§ SHORT TASK
In the forum thread about climbing sticks, translate this sentence into Spanish: "I’ve got the carbon frame and suspension system and then the different sized bags are interchangeable."

§ ARTICLE
Yeah, totally. Plenty of videos out there on one sticking and people like it. But 5am on public land 1 mile back when I am solo hunting... No thanks. 3-4 sticks and an aider for the bottom one or two sticks is perfect for me. The tethrd one sticks are only a pound each. Early season, I only need 2-3 sticks anyway.


----------



## dang (Aug 21, 2021)

Gl4di4torRr said:


> Yeah, totally. Plenty of videos out there on one sticking and people like it. But 5am on public land 1 mile back when I am solo hunting... No thanks. 3-4 sticks and an aider for the bottom one or two sticks is perfect for me. The tethrd one sticks are only a pound each. Early season, I only need 2-3 sticks anyway.


Yeah, I guess I’d be curious what people find to be the advantage besides saving weight. I carry my stuff in on a nice frame pack, so a few pounds don’t bug me too much. I’ve seen plenty of videos and in most of them the guy demonstrating goes up one or two sticks and goes “you get the idea” and then comes down all outa breath. I suppose you can go about as high as you care to, so that’s one advantage for sure.


----------



## Gl4di4torRr (Aug 21, 2021)

dang said:


> Yeah, I guess I’d be curious what people find to be the advantage besides saving weight. I carry my stuff in on a nice frame pack, so a few pounds don’t bug me too much. I’ve seen plenty of videos and in most of them the guy demonstrating goes up one or two sticks and goes “you get the idea” and then comes down all outa breath. I suppose you can go about as high as you care to, so that’s one advantage for sure.


What pack do you have? I'm using the eberlestock x2 this season.

So after one sticking, I decided if I take 3-4 sticks in but say for some reason I want to hit 30 feet... I can always take my rappel rope and make one or two moves one sticking and then use my other sticks the rest of the way up. But yeah, for me it was too much energy to do it and it made more noise.


----------



## dang (Aug 21, 2021)

Gl4di4torRr said:


> What pack do you have? I'm using the eberlestock x2 this season.
> 
> So after one sticking, I decided if I take 3-4 sticks in but say for some reason I want to hit 30 feet... I can always take my rappel rope and make one or two moves one sticking and then use my other sticks the rest of the way up. But yeah, for me it was too much energy to do it and it made more noise.


I’ve got a kuiu icon pro. I’ve got the carbon frame and suspension system and then the different sized bags are interchangeable. I’ve got a big 5200 bag (which I bought for an elk hunt) and then the 1800 size bag for round here huntin. That does make good sense about the extra height. What aider do you run off your one-stick stick?


----------



## Gl4di4torRr (Aug 21, 2021)

dang said:


> I’ve got a kuiu icon pro. I’ve got the carbon frame and suspension system and then the different sized bags are interchangeable. I’ve got a big 5200 bag (which I bought for an elk hunt) and then the 1800 size bag for round here huntin. That does make good sense about the extra height. What aider do you run off your one-stick stick?


Well I sold the stick I was using but I bought a 2 step aider from backwoods mobile gear. Now I have a one step aider that is just tubular webbing from rei.


----------



## Theturtle (Aug 28, 2021)

Someone wana explain to me how this works? And wha it really is?

§ PROVIDED DATA
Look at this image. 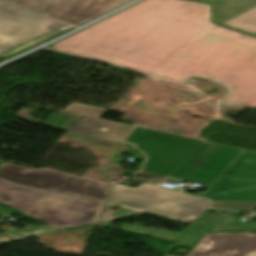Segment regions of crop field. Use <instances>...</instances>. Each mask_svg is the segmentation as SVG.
<instances>
[{
	"label": "crop field",
	"mask_w": 256,
	"mask_h": 256,
	"mask_svg": "<svg viewBox=\"0 0 256 256\" xmlns=\"http://www.w3.org/2000/svg\"><path fill=\"white\" fill-rule=\"evenodd\" d=\"M4 162L0 159V165H2Z\"/></svg>",
	"instance_id": "17"
},
{
	"label": "crop field",
	"mask_w": 256,
	"mask_h": 256,
	"mask_svg": "<svg viewBox=\"0 0 256 256\" xmlns=\"http://www.w3.org/2000/svg\"><path fill=\"white\" fill-rule=\"evenodd\" d=\"M212 21V5L144 0L51 46L150 75Z\"/></svg>",
	"instance_id": "1"
},
{
	"label": "crop field",
	"mask_w": 256,
	"mask_h": 256,
	"mask_svg": "<svg viewBox=\"0 0 256 256\" xmlns=\"http://www.w3.org/2000/svg\"><path fill=\"white\" fill-rule=\"evenodd\" d=\"M108 203L192 224L210 201L147 183L113 186Z\"/></svg>",
	"instance_id": "5"
},
{
	"label": "crop field",
	"mask_w": 256,
	"mask_h": 256,
	"mask_svg": "<svg viewBox=\"0 0 256 256\" xmlns=\"http://www.w3.org/2000/svg\"><path fill=\"white\" fill-rule=\"evenodd\" d=\"M0 203L44 221L53 228L97 222L104 204L67 196L0 178Z\"/></svg>",
	"instance_id": "3"
},
{
	"label": "crop field",
	"mask_w": 256,
	"mask_h": 256,
	"mask_svg": "<svg viewBox=\"0 0 256 256\" xmlns=\"http://www.w3.org/2000/svg\"><path fill=\"white\" fill-rule=\"evenodd\" d=\"M151 75L213 80L228 90L223 105L256 108V39L209 23Z\"/></svg>",
	"instance_id": "2"
},
{
	"label": "crop field",
	"mask_w": 256,
	"mask_h": 256,
	"mask_svg": "<svg viewBox=\"0 0 256 256\" xmlns=\"http://www.w3.org/2000/svg\"><path fill=\"white\" fill-rule=\"evenodd\" d=\"M0 177L15 183L27 184L102 203H105L113 186L49 168L30 170L7 163L0 166Z\"/></svg>",
	"instance_id": "7"
},
{
	"label": "crop field",
	"mask_w": 256,
	"mask_h": 256,
	"mask_svg": "<svg viewBox=\"0 0 256 256\" xmlns=\"http://www.w3.org/2000/svg\"><path fill=\"white\" fill-rule=\"evenodd\" d=\"M223 176L233 179H256V152L244 150Z\"/></svg>",
	"instance_id": "11"
},
{
	"label": "crop field",
	"mask_w": 256,
	"mask_h": 256,
	"mask_svg": "<svg viewBox=\"0 0 256 256\" xmlns=\"http://www.w3.org/2000/svg\"><path fill=\"white\" fill-rule=\"evenodd\" d=\"M73 28L0 2V56L10 57Z\"/></svg>",
	"instance_id": "6"
},
{
	"label": "crop field",
	"mask_w": 256,
	"mask_h": 256,
	"mask_svg": "<svg viewBox=\"0 0 256 256\" xmlns=\"http://www.w3.org/2000/svg\"><path fill=\"white\" fill-rule=\"evenodd\" d=\"M130 0H60L47 16L79 26Z\"/></svg>",
	"instance_id": "9"
},
{
	"label": "crop field",
	"mask_w": 256,
	"mask_h": 256,
	"mask_svg": "<svg viewBox=\"0 0 256 256\" xmlns=\"http://www.w3.org/2000/svg\"><path fill=\"white\" fill-rule=\"evenodd\" d=\"M203 197L213 200L256 201V180H233L221 176Z\"/></svg>",
	"instance_id": "10"
},
{
	"label": "crop field",
	"mask_w": 256,
	"mask_h": 256,
	"mask_svg": "<svg viewBox=\"0 0 256 256\" xmlns=\"http://www.w3.org/2000/svg\"><path fill=\"white\" fill-rule=\"evenodd\" d=\"M115 207V205L105 203L101 214H110Z\"/></svg>",
	"instance_id": "16"
},
{
	"label": "crop field",
	"mask_w": 256,
	"mask_h": 256,
	"mask_svg": "<svg viewBox=\"0 0 256 256\" xmlns=\"http://www.w3.org/2000/svg\"><path fill=\"white\" fill-rule=\"evenodd\" d=\"M211 207L249 211L256 209V202L214 201Z\"/></svg>",
	"instance_id": "15"
},
{
	"label": "crop field",
	"mask_w": 256,
	"mask_h": 256,
	"mask_svg": "<svg viewBox=\"0 0 256 256\" xmlns=\"http://www.w3.org/2000/svg\"><path fill=\"white\" fill-rule=\"evenodd\" d=\"M223 25L256 35V7L224 23Z\"/></svg>",
	"instance_id": "13"
},
{
	"label": "crop field",
	"mask_w": 256,
	"mask_h": 256,
	"mask_svg": "<svg viewBox=\"0 0 256 256\" xmlns=\"http://www.w3.org/2000/svg\"><path fill=\"white\" fill-rule=\"evenodd\" d=\"M64 110L86 115L70 131L125 141L137 126L99 119L107 109L73 103ZM244 149L213 143L181 181L212 186ZM199 168L201 169L200 171Z\"/></svg>",
	"instance_id": "4"
},
{
	"label": "crop field",
	"mask_w": 256,
	"mask_h": 256,
	"mask_svg": "<svg viewBox=\"0 0 256 256\" xmlns=\"http://www.w3.org/2000/svg\"><path fill=\"white\" fill-rule=\"evenodd\" d=\"M46 15L59 0H4Z\"/></svg>",
	"instance_id": "14"
},
{
	"label": "crop field",
	"mask_w": 256,
	"mask_h": 256,
	"mask_svg": "<svg viewBox=\"0 0 256 256\" xmlns=\"http://www.w3.org/2000/svg\"><path fill=\"white\" fill-rule=\"evenodd\" d=\"M188 256H256V234H207Z\"/></svg>",
	"instance_id": "8"
},
{
	"label": "crop field",
	"mask_w": 256,
	"mask_h": 256,
	"mask_svg": "<svg viewBox=\"0 0 256 256\" xmlns=\"http://www.w3.org/2000/svg\"><path fill=\"white\" fill-rule=\"evenodd\" d=\"M215 3L217 22L222 24L256 6V0H200Z\"/></svg>",
	"instance_id": "12"
}]
</instances>
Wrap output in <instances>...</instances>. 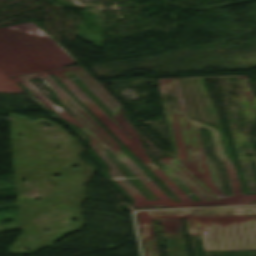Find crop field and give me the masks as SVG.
<instances>
[{
	"label": "crop field",
	"instance_id": "obj_1",
	"mask_svg": "<svg viewBox=\"0 0 256 256\" xmlns=\"http://www.w3.org/2000/svg\"><path fill=\"white\" fill-rule=\"evenodd\" d=\"M145 246L154 240L151 220H186L196 256H256V206L209 207L136 213Z\"/></svg>",
	"mask_w": 256,
	"mask_h": 256
},
{
	"label": "crop field",
	"instance_id": "obj_2",
	"mask_svg": "<svg viewBox=\"0 0 256 256\" xmlns=\"http://www.w3.org/2000/svg\"><path fill=\"white\" fill-rule=\"evenodd\" d=\"M165 236L168 234H182L179 221L160 220Z\"/></svg>",
	"mask_w": 256,
	"mask_h": 256
}]
</instances>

§ FULL SOLUTION
Tengo el armazón de carbono y el sistema de suspensión, y además las bolsas de distintos tamaños son intercambiables.